Work order: Every entry should be duplicated verbatim, and no picture may appear in the copy.

Camera geometry data:
——

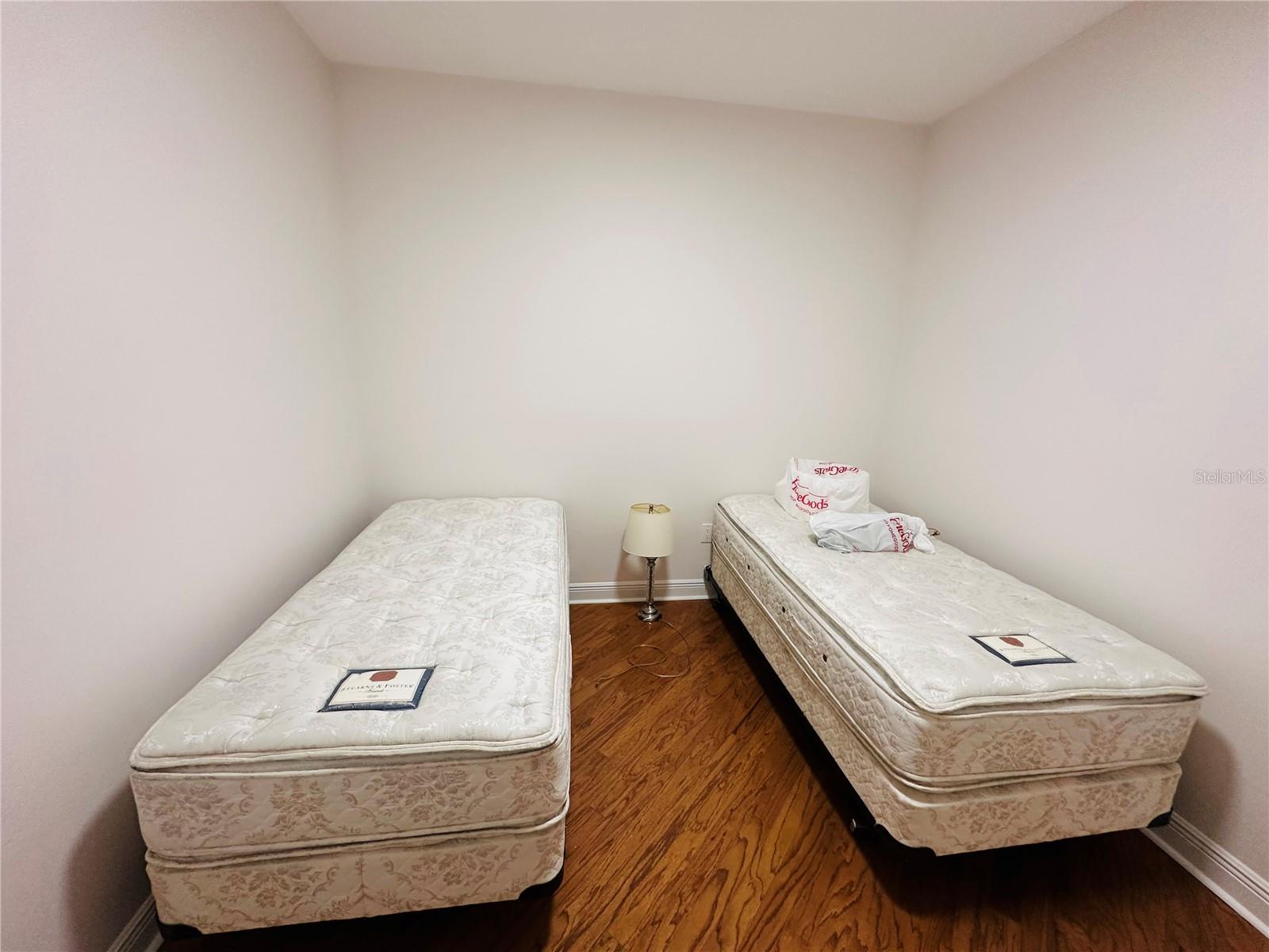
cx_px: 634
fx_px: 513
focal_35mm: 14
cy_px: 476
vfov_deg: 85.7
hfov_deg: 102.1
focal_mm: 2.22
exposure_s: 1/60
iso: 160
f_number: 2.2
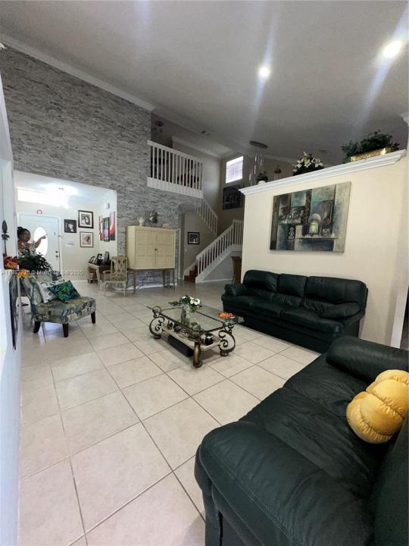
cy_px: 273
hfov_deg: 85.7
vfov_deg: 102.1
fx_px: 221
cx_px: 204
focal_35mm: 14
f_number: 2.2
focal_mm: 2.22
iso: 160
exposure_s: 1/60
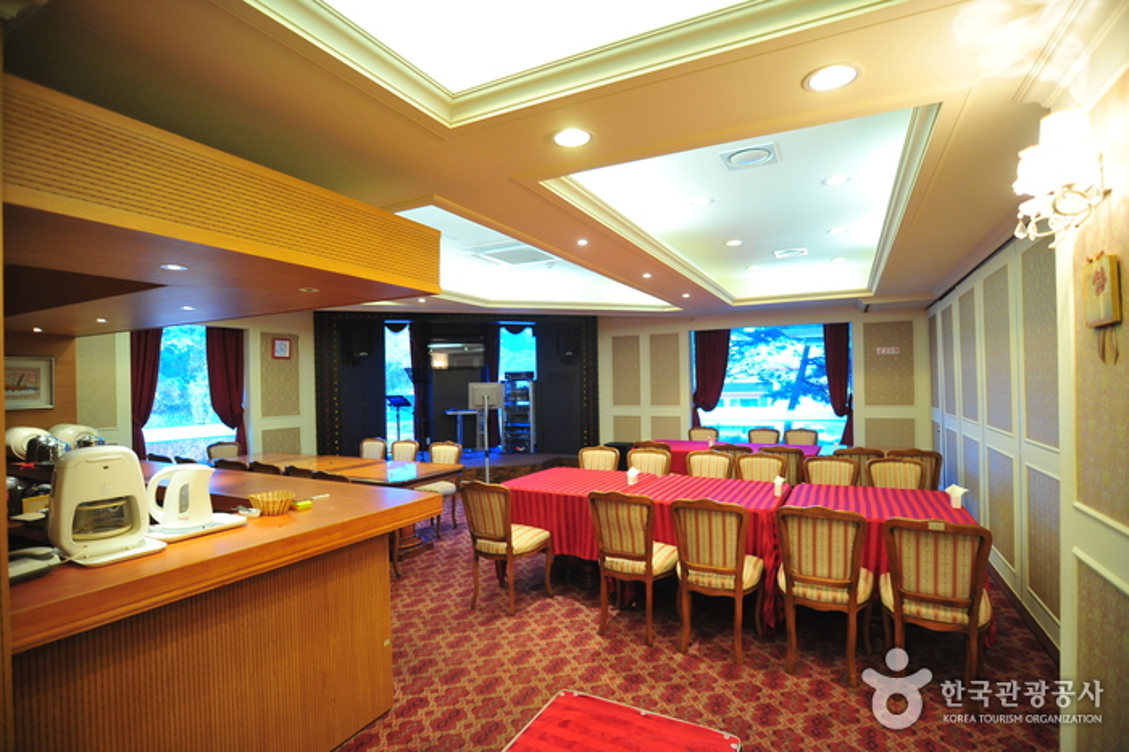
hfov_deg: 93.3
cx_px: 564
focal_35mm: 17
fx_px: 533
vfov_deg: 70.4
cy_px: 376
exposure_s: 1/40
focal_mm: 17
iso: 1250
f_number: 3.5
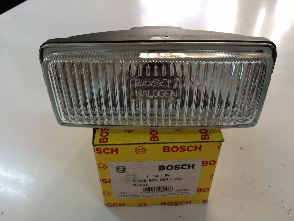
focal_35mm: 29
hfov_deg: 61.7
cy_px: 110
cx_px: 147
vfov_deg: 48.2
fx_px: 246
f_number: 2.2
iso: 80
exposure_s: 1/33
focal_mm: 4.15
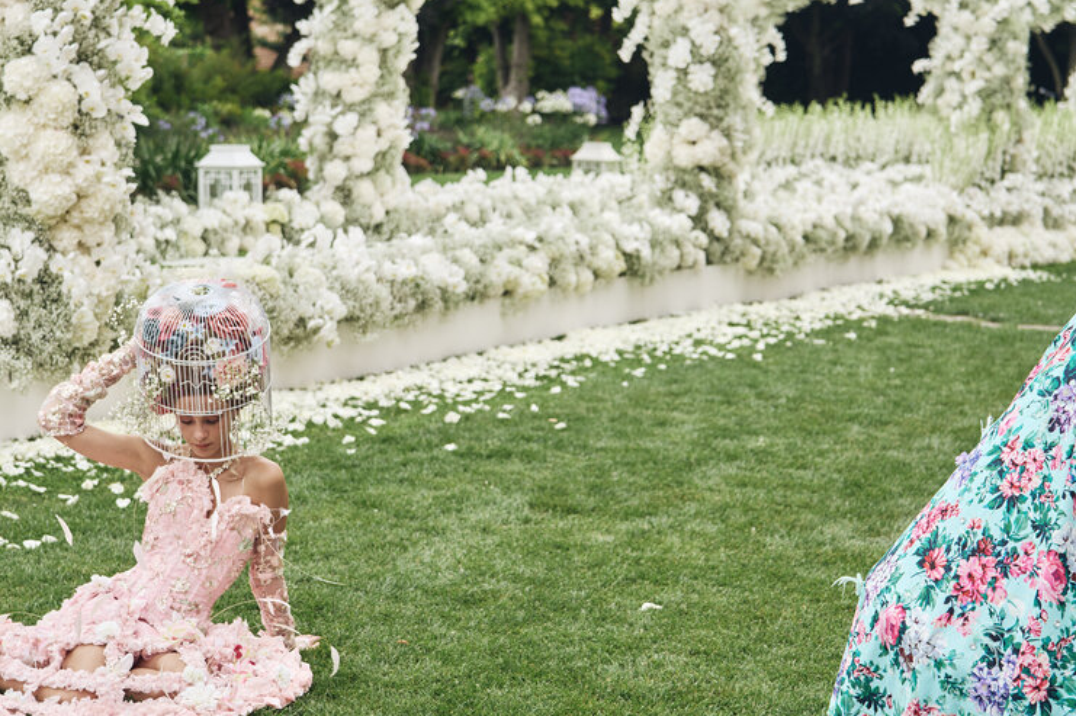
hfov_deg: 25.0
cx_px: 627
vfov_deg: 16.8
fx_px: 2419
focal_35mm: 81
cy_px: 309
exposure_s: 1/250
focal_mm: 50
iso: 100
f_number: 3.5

——

Written answer:
cx_px: 634
fx_px: 513
focal_35mm: 14
cy_px: 476
vfov_deg: 85.7
hfov_deg: 102.1
focal_mm: 2.22
exposure_s: 1/60
iso: 160
f_number: 2.2
cy_px: 273
hfov_deg: 85.7
vfov_deg: 102.1
fx_px: 221
cx_px: 204
focal_35mm: 14
f_number: 2.2
focal_mm: 2.22
iso: 160
exposure_s: 1/60
hfov_deg: 93.3
cx_px: 564
focal_35mm: 17
fx_px: 533
vfov_deg: 70.4
cy_px: 376
exposure_s: 1/40
focal_mm: 17
iso: 1250
f_number: 3.5
focal_35mm: 29
hfov_deg: 61.7
cy_px: 110
cx_px: 147
vfov_deg: 48.2
fx_px: 246
f_number: 2.2
iso: 80
exposure_s: 1/33
focal_mm: 4.15
hfov_deg: 25.0
cx_px: 627
vfov_deg: 16.8
fx_px: 2419
focal_35mm: 81
cy_px: 309
exposure_s: 1/250
focal_mm: 50
iso: 100
f_number: 3.5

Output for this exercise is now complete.